### EXTRAIT CHOISI
C'est à peine si on l'a entendue dire, dans le froissement des complets marine des avocats qui se levaient par respect, que la Cour prenait l'affaire en délibéré.

De décision sur le banc, il n'y aurait point, contrairement aux spéculations d'un quotidien torontois.

Une rumeur de déception mêlée d'anticipation a traversé la salle d'audience aux hauts murs lambrissés de bois. Bien avant l'ouverture, à 8h, des avocats et leurs scribes faisaient la queue sur les marches de l'austère édifice de l'architecte Ernest Cormier, qui surplombe la rivière des Outaouais. Tous espéraient dénicher une place sur les banquettes. Des agents ont même dû user de force pour refouler un visiteur, furieux de se voir refuser l'accès à la salle d'audience.

Tous étaient venus assister à la finale de la Coupe Stanley du droit des affaires. Durant près de trois heures, hier, des avocats à 500$ l'heure ont patiné devant les juges, quatre femmes et trois hommes, comme si leur vie en dépendait.

Le hic, c'est que nul ne sait quand le score final sera connu. Même si la Cour suprême du Canada s'est empressée d'entendre l'affaire, elle a affirmé haut et fort hier qu'elle n'entend pas être l'otage du calendrier de la vente de BCE, qui est censée se conclure avant le 30 juin -c'est dans 12 jours!

Cette transaction de 51,7 milliards a beau être la plus importante de l'histoire du pays, il n'est pas question de réécrire un pan du droit des affaires au Canada comme si on notait quelques réflexions sur une serviette de table au restaurant.

Car il s'agit bien de questions cruciales. À qui les administrateurs d'une entreprise à capital ouvert sont-ils redevables lorsque leur société se met en vente? Aux actionnaires? Ou à toutes les parties prenantes de l'entreprise, dont les détenteurs d'obligations?

Et s'il y a une obligation de prendre en compte des intérêts autres que ceux des actionnaires, comment s'en acquitter correctement?

Rappelons que si la vente de BCE s'est enlisée au point qu'elle soit compromise, c'est parce que la Cour d'appel du Québec a renversé le jugement de première instance pour se ranger du côté des détenteurs d'obligation à long terme.

### VOTRE TÂCHE
Recopiez le passage de l'extrait compris entre « Le hic, c'est » et « les détenteurs d'obligations? », inclus, en renommant « serviette de table » en « nappe en papier ». Basez-vous uniquement sur l'extrait.

Images avec coordonnées des points clés:
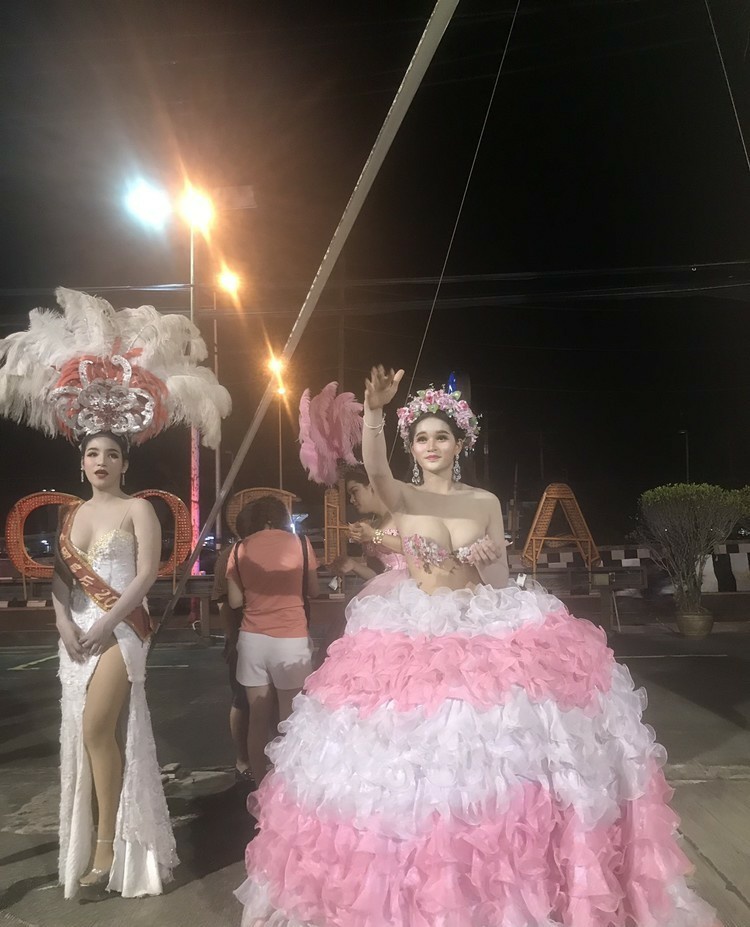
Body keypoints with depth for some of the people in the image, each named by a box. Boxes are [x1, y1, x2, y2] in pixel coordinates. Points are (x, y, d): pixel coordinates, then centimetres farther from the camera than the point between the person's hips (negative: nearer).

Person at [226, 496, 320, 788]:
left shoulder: (241, 548, 4)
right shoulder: (300, 543, 0)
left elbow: (235, 601, 3)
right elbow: (313, 591, 7)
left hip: (252, 639, 3)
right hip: (291, 639, -2)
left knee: (258, 718, 11)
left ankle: (260, 786, 19)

### RÉPONSE PROPOSÉE
Le hic, c'est que nul ne sait quand le score final sera connu. Même si la Cour suprême du Canada s'est empressée d'entendre l'affaire, elle a affirmé haut et fort hier qu'elle n'entend pas être l'otage du calendrier de la vente de BCE, qui est censée se conclure avant le 30 juin -c'est dans 12 jours!

Cette transaction de 51,7 milliards a beau être la plus importante de l'histoire du pays, il n'est pas question de réécrire un pan du droit des affaires au Canada comme si on notait quelques réflexions sur une nappe en papier au restaurant.

Car il s'agit bien de questions cruciales. À qui les administrateurs d'une entreprise à capital ouvert sont-ils redevables lorsque leur société se met en vente? Aux actionnaires? Ou à toutes les parties prenantes de l'entreprise, dont les détenteurs d'obligations?